Could the Federal Reserve raise interest rates again as soon as March? Many economists don’t think so, but San Francisco Fed President John Williams recently suggested a March hike isn’t off the table. Fed Chair Janet Yellen’s testimony before Congress this week could provide some clues. And the first big batch of data for 2017 – on retail sales, inflation, housing starts and industrial production – could reveal whether growth appears solid enough to warrant another Fed move.

In a recent speech, Yellen hewed to a middle-ground position, saying she doesn’t want to run a “hot economy” that invites runaway inflation by keeping rates low too long, but advocates raising rates gradually to avoid derailing the recovery. In December, when the Fed lifted its benchmark rate for the first time in a year, central bank policymakers raised their median forecast to three hikes in 2017, up from their estimate of two previously. Many economists say those moves will be backloaded to the second half of the year, when President Trump’s proposed fiscal stimulus could begin to juice growth.. But a March increase would allow the Fed to spread out the three potential hikes throughout the year. Her testimony before a Senate committeeTuesday (and a House panel Wednesday) could clarify the outlook.
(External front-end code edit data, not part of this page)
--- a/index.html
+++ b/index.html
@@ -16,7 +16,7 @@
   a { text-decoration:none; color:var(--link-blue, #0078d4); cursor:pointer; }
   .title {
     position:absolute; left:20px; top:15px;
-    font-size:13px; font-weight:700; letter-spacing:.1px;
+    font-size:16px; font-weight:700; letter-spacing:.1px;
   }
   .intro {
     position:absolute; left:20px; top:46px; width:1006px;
A big reason Fed officials are looking to hoist rates is that inflation is finally edging up. Much of that can be traced to rising gasoline prices, which are volatile. But a core measure of inflation, which excludes food and energy, has increased slowly but steadily. Economists estimate the Labor Department will report Wednesday that pump prices pushed up annual inflation last month to 2.4% from 2.1% while the core reading was stable at 2.2%.

Auto sales and higher gas prices have propped up retail sales recently, but core sales – which excludes volatile items such as autos and gas – has been tepid. Yet consumers are still enjoying solid job and income growth. And retail payrolls increased sharply last month. Economists expect the Commerce Department to announce that retail sales ticked up 0.1% in January as auto purchases softened but the core measure increased a solid 0.3%.

Industrial production increased substantially in December as the oil sector’s comeback and strong auto production bolstered factories. But vehicle-making fell sharply last month, notes Nomura economist Lewis Alexander. Economists expect the Fed to report  industrial production was flat in January.

Housing starts rose sharply in December and recorded solid growth the past year. Usually warm weather likely helped single-family starts last month while volatile multifamily starts likely declined, Alexander says. Economists expect Commerce to report Thursday that housing starts increased 0.3% in January to a seasonally adjusted annual rate of 1.2 million.